While Reidemeister-Schreier-rewriting methods are of fundamental importance in the Magnus break-down procedure described above, no attempt has yet been made to use semigroup-theoretic -rewriting methods to investigate the corresponding problems for monoids and inverse monoids. A central theme of the current research project will be to use Reidemeister-Schreier-rewriting methods, and string rewriting systems, to carry out a comprehensive investigation of the class of special inverse monoids with the ultimate aim of making further progress towards the question of decidability of the word problem for one-relation monoids.
Various aspect of one-relation monoids, and inverse monids, will be investigated in the project.

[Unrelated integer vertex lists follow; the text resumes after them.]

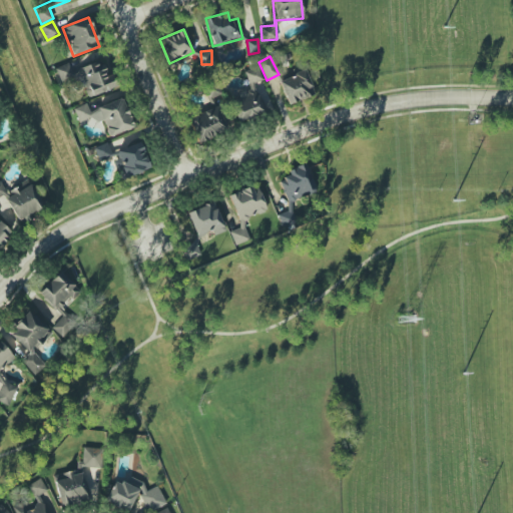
[(60,82),(77,76),(85,98),(112,89),(102,60),(71,71),(68,63),(55,68),(60,82)]
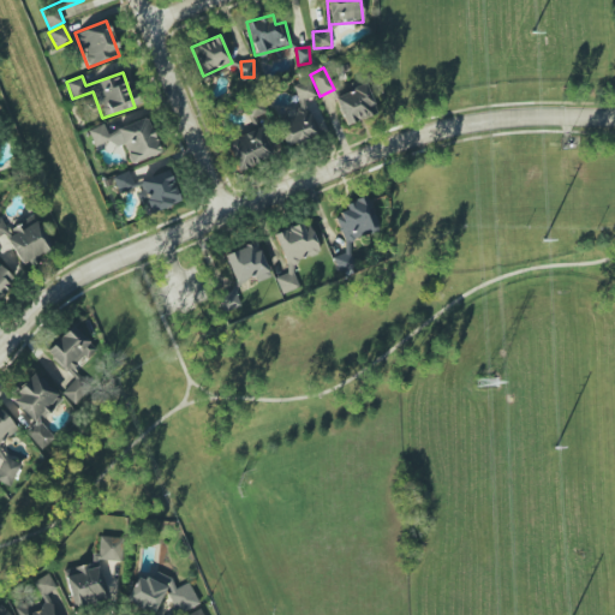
[(317,135),(304,101),(316,96),(309,79),(291,87),(302,112),(276,121),(286,147),(317,135)]
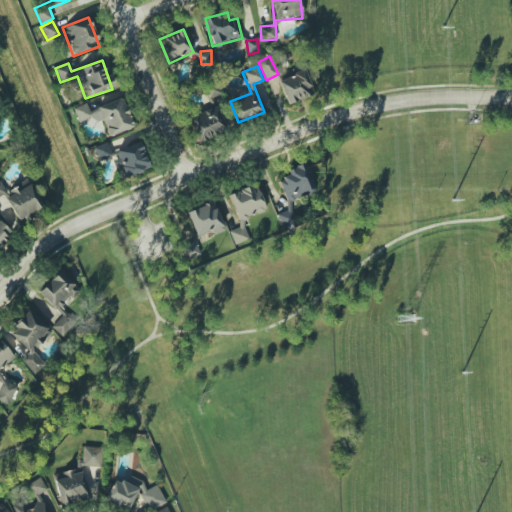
[(278,80),(287,104),(314,94),(304,70),(278,80)]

Including:
I) Subgroups of special inverse monoids
Developing RS-rewriting methods to study the units (right units, and other maximal subgroups) of special inverse monoids.
II) Rewriting systems and the word problem
To develop a theory of convergent rewriting systems which operate on Munn trees, and apply it to relate decidability of the word problem of the special inverse monoid $M$ and its group of units $G$.
III) Directed geometry
Investigate the directed geometry of the one-relation left-cancellative monoids, and the directed geometry of the Schutzenberger graphs, and groups, of special one-relator inverse monoids.
IV) Homological finiteness properties
Investiage the question of whether every one-relation monoid admits a presentation by a finite complete rewriting system, and closely related to this the question of whether every such monoid is of homological type left- and right-FP infinity?
The project involes extensive collaboration with researchers both from the UK and from universities in Portugal, Serbia and the USA. We will organise a workshop midway through the project, centred around its main themes, which will bring together leading experts from a diverse range of topics in algebra, logic and theoretical computer science.